CCDR Algarve adjudica estudo técnico do traçado base para o Metrobus entre Olhão, Faro, Aeroporto de Faro, Universidade do Algarve, e Parques das Cidades, Loulé.
A Comissão de Coordenação e Desenvolvimento Regional (CCDR) do Algarve, adjudicou o estudo para a proposta de traçado base da ligação em sistema de transporte público em canal dedicado e segregado (TPSP), do tipo metro-bus (BRT), entre Faro, Olhão, Aeroporto, Universidade do Algarve, Parque das Cidades-Loulé, um projeto desenvolvido em articulação com os respetivos municípios, ANA/Vinci e o Turismo do Algarve.

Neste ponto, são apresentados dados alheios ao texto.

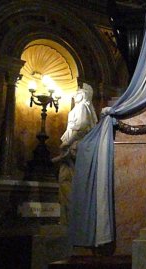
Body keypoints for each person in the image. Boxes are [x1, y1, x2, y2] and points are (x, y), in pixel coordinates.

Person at [52, 83, 98, 224]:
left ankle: (72, 216)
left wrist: (68, 142)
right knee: (66, 180)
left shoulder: (82, 107)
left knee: (67, 180)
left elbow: (81, 127)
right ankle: (68, 217)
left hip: (74, 147)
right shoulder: (80, 108)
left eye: (78, 92)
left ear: (83, 95)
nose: (74, 94)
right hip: (73, 147)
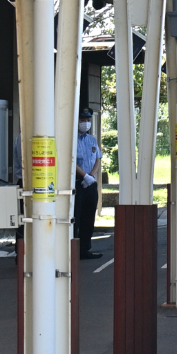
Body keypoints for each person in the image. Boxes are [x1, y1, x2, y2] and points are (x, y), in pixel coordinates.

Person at [74, 109, 102, 259]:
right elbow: (70, 160)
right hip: (77, 183)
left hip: (90, 183)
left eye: (88, 120)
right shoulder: (71, 139)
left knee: (88, 217)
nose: (86, 123)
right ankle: (73, 250)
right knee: (76, 217)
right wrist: (84, 175)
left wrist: (91, 176)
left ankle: (85, 249)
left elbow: (98, 158)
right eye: (82, 120)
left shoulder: (92, 139)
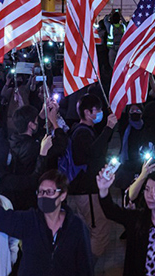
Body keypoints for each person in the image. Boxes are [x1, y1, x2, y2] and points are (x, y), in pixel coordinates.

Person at [0, 169, 94, 276]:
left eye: (49, 192)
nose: (44, 196)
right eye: (41, 192)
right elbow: (3, 218)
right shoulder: (30, 220)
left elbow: (85, 266)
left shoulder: (76, 227)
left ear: (63, 195)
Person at [96, 163, 155, 276]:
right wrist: (103, 190)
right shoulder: (137, 218)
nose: (150, 195)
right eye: (147, 189)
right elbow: (111, 212)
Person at [62, 92, 118, 258]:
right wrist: (108, 128)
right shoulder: (82, 133)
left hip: (86, 190)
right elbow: (92, 154)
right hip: (87, 191)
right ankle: (87, 268)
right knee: (100, 232)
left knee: (90, 229)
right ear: (87, 112)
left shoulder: (84, 130)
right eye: (97, 110)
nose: (99, 113)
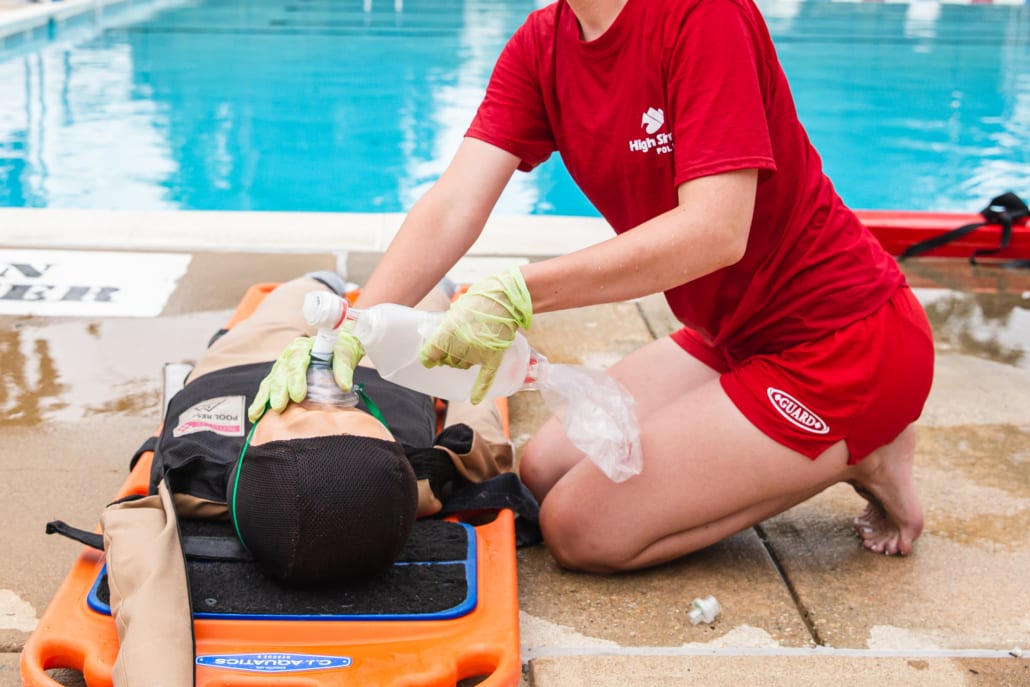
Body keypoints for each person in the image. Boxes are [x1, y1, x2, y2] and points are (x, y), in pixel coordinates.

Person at [266, 0, 935, 572]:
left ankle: (864, 451)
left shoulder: (702, 16)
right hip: (730, 336)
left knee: (580, 530)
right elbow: (452, 205)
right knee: (543, 469)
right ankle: (802, 434)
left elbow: (715, 231)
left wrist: (521, 292)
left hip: (844, 340)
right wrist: (350, 330)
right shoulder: (544, 43)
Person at [89, 272, 517, 686]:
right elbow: (479, 430)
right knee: (426, 294)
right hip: (387, 365)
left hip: (240, 360)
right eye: (353, 412)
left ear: (247, 452)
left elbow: (146, 591)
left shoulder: (190, 482)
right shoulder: (419, 479)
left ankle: (323, 280)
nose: (324, 391)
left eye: (297, 414)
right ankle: (424, 287)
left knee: (302, 291)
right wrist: (473, 369)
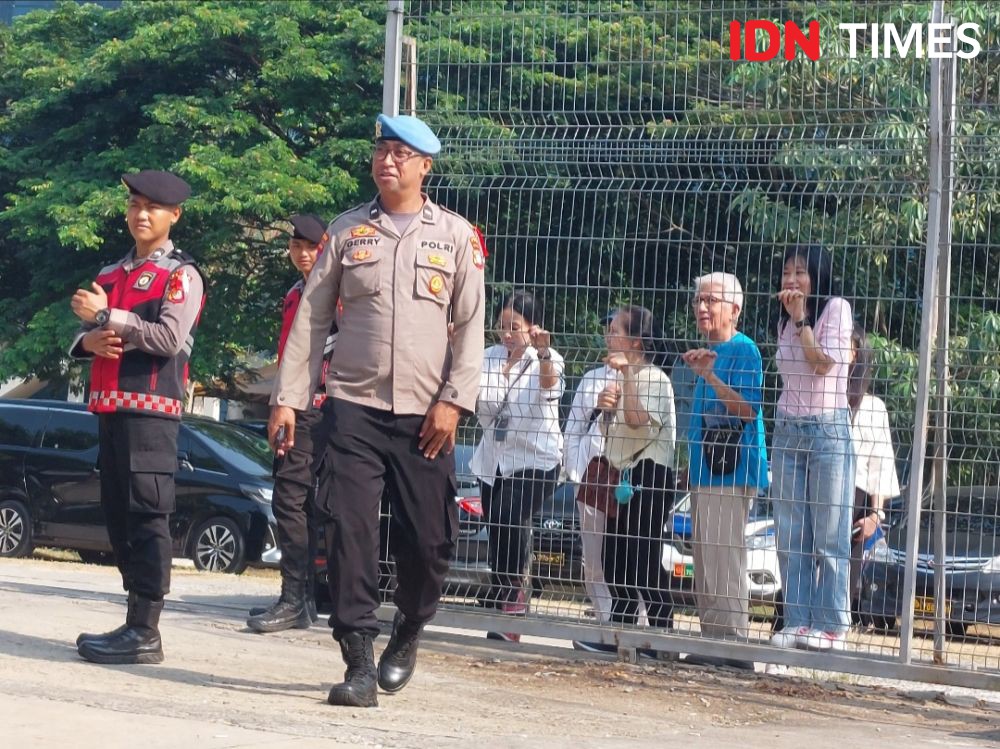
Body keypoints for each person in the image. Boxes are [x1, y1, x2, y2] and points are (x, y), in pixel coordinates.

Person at [269, 113, 485, 708]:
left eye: (400, 152)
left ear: (424, 166)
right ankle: (358, 658)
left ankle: (409, 629)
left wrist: (454, 401)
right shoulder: (345, 232)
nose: (387, 160)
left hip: (426, 416)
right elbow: (311, 321)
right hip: (353, 409)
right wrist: (288, 398)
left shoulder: (458, 238)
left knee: (430, 540)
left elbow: (469, 328)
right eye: (381, 150)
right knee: (349, 533)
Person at [69, 170, 205, 664]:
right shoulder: (110, 274)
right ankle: (133, 622)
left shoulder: (182, 275)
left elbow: (169, 339)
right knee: (118, 512)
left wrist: (109, 319)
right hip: (108, 407)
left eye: (153, 207)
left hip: (152, 410)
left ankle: (146, 628)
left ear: (175, 215)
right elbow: (89, 339)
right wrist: (87, 339)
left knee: (149, 513)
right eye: (134, 205)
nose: (141, 214)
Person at [247, 214, 336, 633]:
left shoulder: (340, 296)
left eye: (311, 247)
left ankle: (302, 598)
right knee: (292, 501)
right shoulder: (293, 293)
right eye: (296, 245)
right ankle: (297, 597)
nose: (302, 253)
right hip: (294, 407)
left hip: (327, 407)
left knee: (305, 502)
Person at [770, 245, 856, 652]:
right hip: (788, 429)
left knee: (829, 533)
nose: (791, 280)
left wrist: (802, 319)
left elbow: (823, 364)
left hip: (827, 431)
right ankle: (798, 620)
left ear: (817, 277)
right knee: (790, 534)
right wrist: (792, 319)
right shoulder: (782, 320)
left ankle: (833, 625)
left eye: (800, 272)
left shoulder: (834, 309)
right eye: (786, 272)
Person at [682, 273, 768, 670]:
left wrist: (711, 376)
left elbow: (748, 411)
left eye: (711, 301)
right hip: (705, 472)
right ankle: (712, 638)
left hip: (732, 472)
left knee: (725, 555)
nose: (702, 307)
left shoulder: (744, 351)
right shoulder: (707, 353)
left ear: (734, 309)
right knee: (705, 555)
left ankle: (734, 644)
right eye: (699, 300)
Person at [471, 291, 563, 642]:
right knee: (496, 524)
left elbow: (550, 387)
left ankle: (515, 598)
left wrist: (540, 354)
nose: (506, 334)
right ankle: (502, 597)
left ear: (533, 327)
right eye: (501, 326)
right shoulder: (489, 357)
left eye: (515, 327)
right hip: (493, 459)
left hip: (535, 458)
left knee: (512, 515)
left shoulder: (548, 357)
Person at [598, 306, 677, 632]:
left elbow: (637, 422)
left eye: (615, 331)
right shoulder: (620, 377)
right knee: (614, 560)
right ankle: (620, 633)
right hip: (622, 475)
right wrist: (605, 411)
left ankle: (661, 635)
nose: (609, 336)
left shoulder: (655, 378)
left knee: (644, 560)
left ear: (636, 342)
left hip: (649, 476)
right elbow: (613, 433)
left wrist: (628, 375)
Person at [846, 324, 899, 612]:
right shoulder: (820, 399)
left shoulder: (873, 407)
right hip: (813, 494)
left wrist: (875, 515)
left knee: (842, 578)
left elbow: (881, 463)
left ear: (858, 354)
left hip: (854, 501)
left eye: (847, 345)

Integrado no Portugal 2030, tendo recebido a posição favorável do Conselho Regional e a aprovação da Comissão Europeia considerado como projeto estruturante no Algarve 2030 pretende promover a mobilidade urbana multimodal sustentável, como parte da transição para uma economia com zero emissões líquidas de carbono e de descarbonização dos transportes públicos na região.
Sendo o padrão de ocupação do território no Algarve um povoamento disperso e uma rede urbana policêntrica, com numerosas deslocações pendulares casa-trabalho de média distância em viatura própria com impactos negativos para o ambiente, em especial nesta bacia de emprego estratégica para a região, depois do estudo de procura realizado no final de 2023, este é o segundo passo metodológico até ao Programa Base.

Com a execução do Programa Base, do sistema de transporte público em canal dedicado e segregado (TPSP), do tipo metrobus, a desenvolver com os municípios, ficará definido o estudo do traçado, a proposta de localização das paragens, o veículo padrão estabelecido, a estimativa dos custos de construção das infraestruturas e do material circulante.
O estudo a desenvolver terá o grau de detalhe inerente à fase de Programa base e terá de ser validado pelos Municípios envolvidos.
Este foi um dos «projetos estruturantes» para o Algarve, apresentados durante a iniciativa «Governo Mais Próximo», em Faro e Olhão, em março de 2023.
A ideia é criar uma ligação de 15 minutos entre as três cidades.
Entretanto, esta solução já foi criticada pelo Movimento Mais Ferrovia (MMF).